Ashok Mankad, the former Indian batsman, died in his sleep early on Friday morning in Mumbai. A Mumbai stalwart, Mankad's death came as a shock as he was suffering from no reported ailments. He was 61.
Even though he never could reach the heights that his father, Vinoo, attained, Mankad possessed a clever cricketing brain which he would utilise later in his career as a leader of various teams, including Mumbai, to script the downfall of their opponents.
As a batsman, Mankad's career was staggered across a decade, where he played as high as an opener to as low as a No. 8, but he failed to establish himself and only played 22 Tests, between 1969 and 1978, scoring 991 runs. He made an impact against Bill Lawry's Australians in his debut season in 1969-70, compiling four half-centuries. His 97 in the third Test in New Delhi, also his highest Test score, helped India square the series 1-1. However, he managed only two more fifties in what turned out to be an unfulfilled Test career. He retired from first-class cricket in 1982-83, compiling 12980 runs at an impressive average of 50.90. He scored 44 in his only ODI, against England at The Oval.

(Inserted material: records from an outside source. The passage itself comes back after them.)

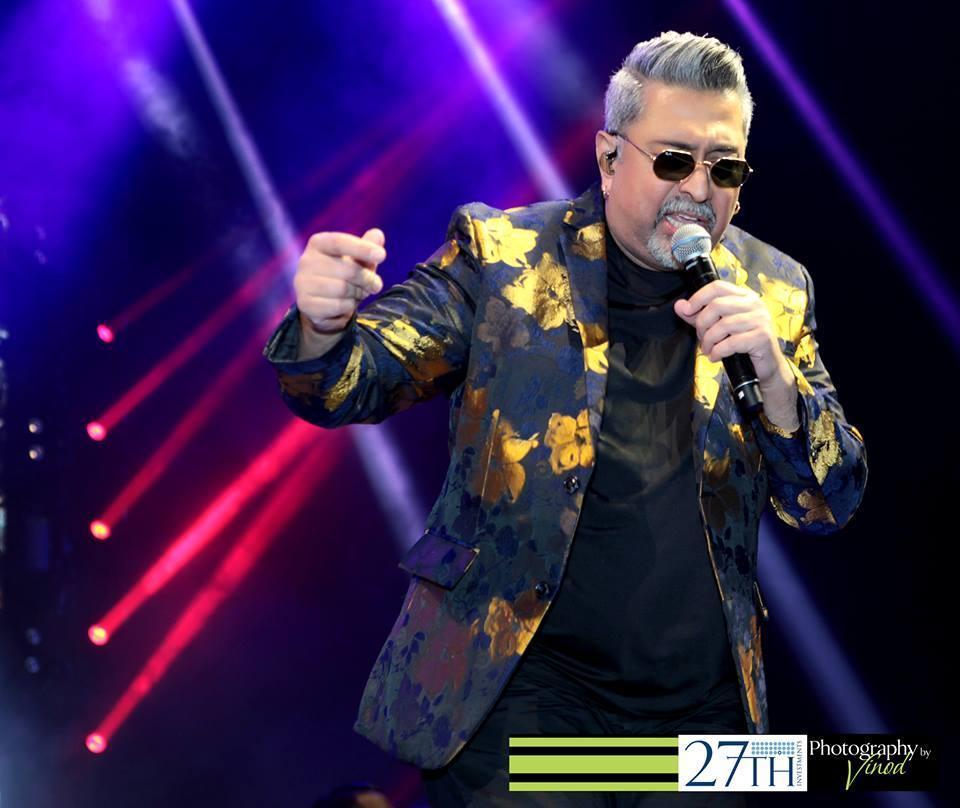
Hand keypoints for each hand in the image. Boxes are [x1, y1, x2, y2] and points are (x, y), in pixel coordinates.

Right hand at [294, 227, 386, 336]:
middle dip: (367, 279)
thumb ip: (368, 246)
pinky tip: (345, 304)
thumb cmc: (344, 276)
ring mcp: (302, 282)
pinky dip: (347, 306)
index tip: (382, 255)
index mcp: (318, 243)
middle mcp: (306, 260)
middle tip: (375, 285)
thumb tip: (378, 235)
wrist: (324, 304)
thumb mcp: (358, 260)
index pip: (340, 242)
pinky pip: (337, 305)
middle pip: (347, 269)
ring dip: (358, 293)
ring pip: (342, 289)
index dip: (362, 248)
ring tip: (358, 293)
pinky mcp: (304, 303)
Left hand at [673, 280, 798, 423]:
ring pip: (723, 325)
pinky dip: (718, 351)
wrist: (765, 365)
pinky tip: (716, 356)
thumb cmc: (742, 343)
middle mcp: (754, 304)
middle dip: (702, 324)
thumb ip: (699, 316)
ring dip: (709, 341)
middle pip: (717, 305)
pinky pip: (731, 342)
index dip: (698, 297)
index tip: (687, 310)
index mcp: (744, 296)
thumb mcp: (719, 327)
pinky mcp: (762, 336)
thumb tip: (680, 306)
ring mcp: (760, 319)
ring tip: (709, 349)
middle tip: (702, 338)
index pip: (717, 287)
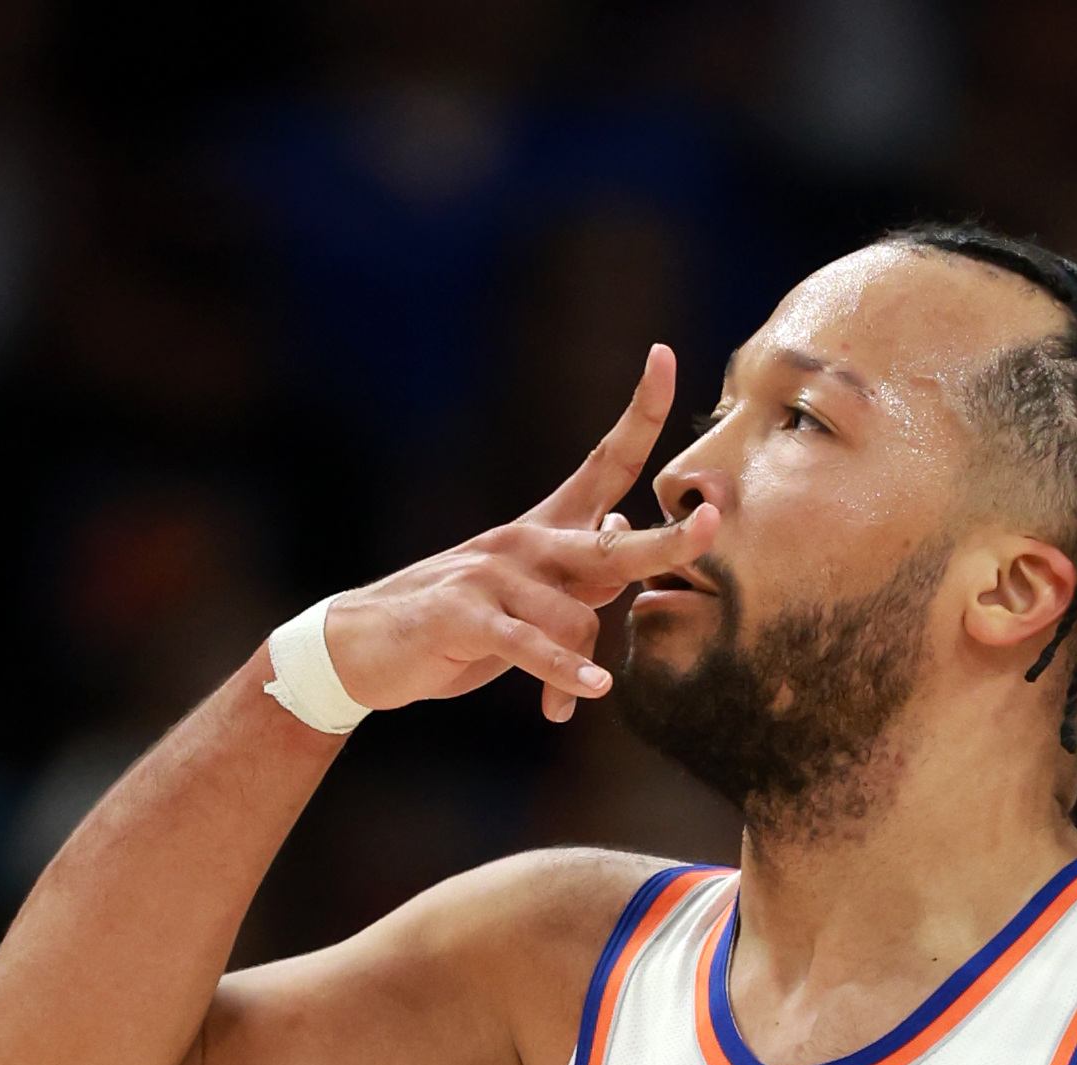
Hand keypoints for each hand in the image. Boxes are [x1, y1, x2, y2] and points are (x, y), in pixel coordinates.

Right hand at [322, 345, 719, 722]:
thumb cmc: (459, 624)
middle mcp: (526, 540)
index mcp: (547, 527)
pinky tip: (588, 696)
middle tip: (712, 523)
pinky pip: (531, 648)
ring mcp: (493, 576)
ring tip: (570, 697)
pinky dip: (563, 675)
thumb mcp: (528, 594)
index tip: (663, 354)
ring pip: (577, 617)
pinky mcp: (467, 618)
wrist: (364, 644)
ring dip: (579, 667)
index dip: (639, 412)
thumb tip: (625, 525)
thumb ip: (581, 568)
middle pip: (613, 542)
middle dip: (666, 541)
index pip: (605, 461)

"Indian cricket lost one of its stalwarts when Ashok Mankad passed away earlier today," Niranjan Shah, the BCCI secretary, said. "He was a gifted batsman, an outstanding captain, and a respected cricket guru. An individual who dedicated his life to the sport, 'Kaka' will be missed by every single follower of cricket in this country."
"I was shocked to hear the sad news of the demise of Ashok Mankad, former Test cricketer," Sharad Pawar, the BCCI president, said. "In the passing away of Ashok Mankad, the cricketing fraternity has lost a great friend, philosopher and guide."
Vasu Paranjpe, another Mumbai legend and Mankad's contemporary, thought Mankad never did "justice to his batting career". But Paranjpe had no doubt about Mankad's leadership skills.
"He was one of the best captains Mumbai had," Paranjpe said. "He was a clever player and shrewd leader."
Mankad's legend as a captain was first established at Mafatlal's in Mumbai's premier corporate tournament where he led the likes of former India players Eknath Solkar and Brijesh Patel before captaining Mumbai. Here he worked out strategies in company of Sunil Gavaskar and Dilip Vengsarkar to carry forward Mumbai's supremacy on the domestic front.
After his playing career, Mankad quickly moved to coaching. He was manager of the Indian team in 1982, at a time when the post involved a coaching element, though he was not in the reckoning when India moved into the era of full-time coaches. At the domestic level, Mankad coached Madhya Pradesh, Railways and Mumbai with Baroda being his last assignment. Mankad coached Mumbai to a Ranji Trophy title in 2000 and came close once again with Baroda in 2006-07. The hosts had Mumbai reeling at 0 for 5 in the semi-finals but failed to drive home the advantage and eventually lost the match.
Mankad is survived by his wife Nirupama, and two sons, Mihir and Harsh.